[AIM OF THE TASK] Can you write out every line from the start of the records below through the line containing "CERG, George Mason", leaving out any pictures?

[TASK MATERIAL]

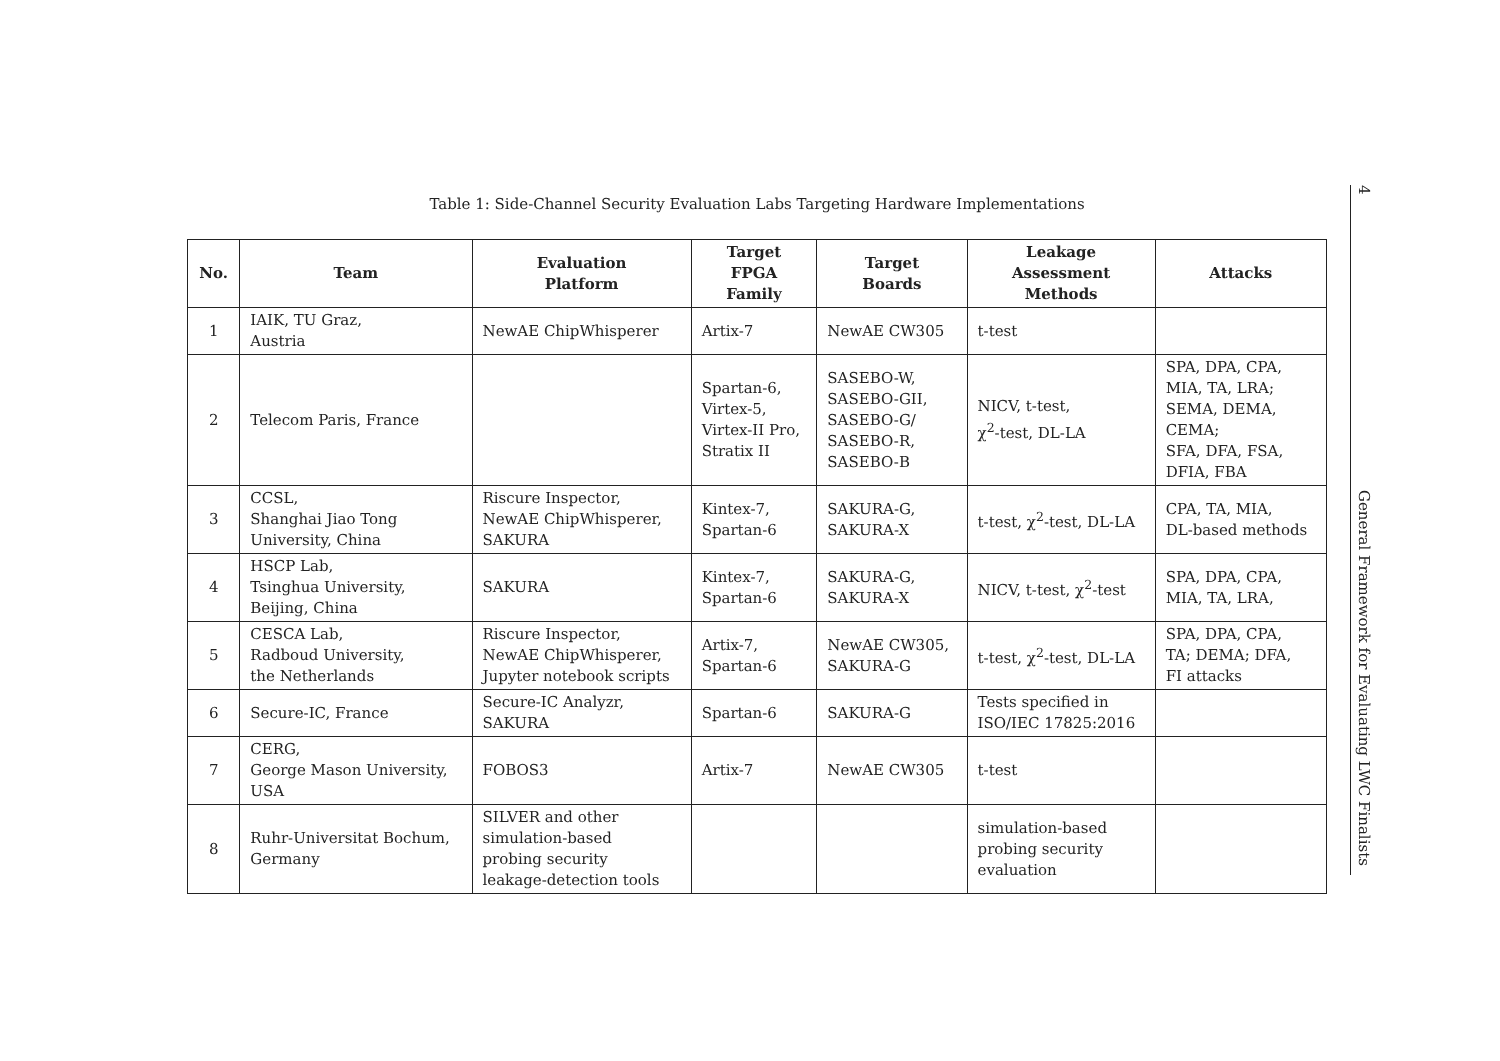Table 1: Side-Channel Security Evaluation Labs Targeting Hardware Implementations
| No. | Team | Evaluation Platform | Target FPGA Family | Target Boards | Leakage Assessment Methods | Attacks |
| --- | --- | --- | --- | --- | --- | --- |
| 1 | IAIK, TU Graz, Austria | NewAE ChipWhisperer | Artix-7 | NewAE CW305 | t-test | |
| 2 | Telecom Paris, France | | Spartan-6, Virtex-5, Virtex-II Pro, Stratix II | SASEBO-W, SASEBO-GII, SASEBO-G/ SASEBO-R, SASEBO-B | NICV, t-test, χ<sup>2</sup>-test, DL-LA | SPA, DPA, CPA, MIA, TA, LRA; SEMA, DEMA, CEMA; SFA, DFA, FSA, DFIA, FBA |
| 3 | CCSL, Shanghai Jiao Tong University, China | Riscure Inspector, NewAE ChipWhisperer, SAKURA | Kintex-7, Spartan-6 | SAKURA-G, SAKURA-X | t-test, χ<sup>2</sup>-test, DL-LA | CPA, TA, MIA, DL-based methods |
| 4 | HSCP Lab, Tsinghua University, Beijing, China | SAKURA | Kintex-7, Spartan-6 | SAKURA-G, SAKURA-X | NICV, t-test, χ<sup>2</sup>-test | SPA, DPA, CPA, MIA, TA, LRA, |
| 5 | CESCA Lab, Radboud University, the Netherlands | Riscure Inspector, NewAE ChipWhisperer, Jupyter notebook scripts | Artix-7, Spartan-6 | NewAE CW305, SAKURA-G | t-test, χ<sup>2</sup>-test, DL-LA | SPA, DPA, CPA, TA; DEMA; DFA, FI attacks |
| 6 | Secure-IC, France | Secure-IC Analyzr, SAKURA | Spartan-6 | SAKURA-G | Tests specified in ISO/IEC 17825:2016 | |
| 7 | CERG, George Mason University, USA | FOBOS3 | Artix-7 | NewAE CW305 | t-test | |
| 8 | Ruhr-Universitat Bochum, Germany | SILVER and other simulation-based probing security leakage-detection tools | | | simulation-based probing security evaluation | |
4
General Framework for Evaluating LWC Finalists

[WRITTEN RESPONSE]
Table 1: Side-Channel Security Evaluation Labs Targeting Hardware Implementations
| No. | Team | Evaluation Platform | Target FPGA Family | Target Boards | Leakage Assessment Methods | Attacks |
| --- | --- | --- | --- | --- | --- | --- |
| 1 | IAIK, TU Graz, Austria | NewAE ChipWhisperer | Artix-7 | NewAE CW305 | t-test | |
| 2 | Telecom Paris, France | | Spartan-6, Virtex-5, Virtex-II Pro, Stratix II | SASEBO-W, SASEBO-GII, SASEBO-G/ SASEBO-R, SASEBO-B | NICV, t-test, χ<sup>2</sup>-test, DL-LA | SPA, DPA, CPA, MIA, TA, LRA; SEMA, DEMA, CEMA; SFA, DFA, FSA, DFIA, FBA |
| 3 | CCSL, Shanghai Jiao Tong University, China | Riscure Inspector, NewAE ChipWhisperer, SAKURA | Kintex-7, Spartan-6 | SAKURA-G, SAKURA-X | t-test, χ<sup>2</sup>-test, DL-LA | CPA, TA, MIA, DL-based methods |
| 4 | HSCP Lab, Tsinghua University, Beijing, China | SAKURA | Kintex-7, Spartan-6 | SAKURA-G, SAKURA-X | NICV, t-test, χ<sup>2</sup>-test | SPA, DPA, CPA, MIA, TA, LRA, |
| 5 | CESCA Lab, Radboud University, the Netherlands | Riscure Inspector, NewAE ChipWhisperer, Jupyter notebook scripts | Artix-7, Spartan-6 | NewAE CW305, SAKURA-G | t-test, χ<sup>2</sup>-test, DL-LA | SPA, DPA, CPA, TA; DEMA; DFA, FI attacks |
| 6 | Secure-IC, France | Secure-IC Analyzr, SAKURA | Spartan-6 | SAKURA-G | Tests specified in ISO/IEC 17825:2016 | |
| 7 | CERG, George Mason University, USA | FOBOS3 | Artix-7 | NewAE CW305 | t-test | |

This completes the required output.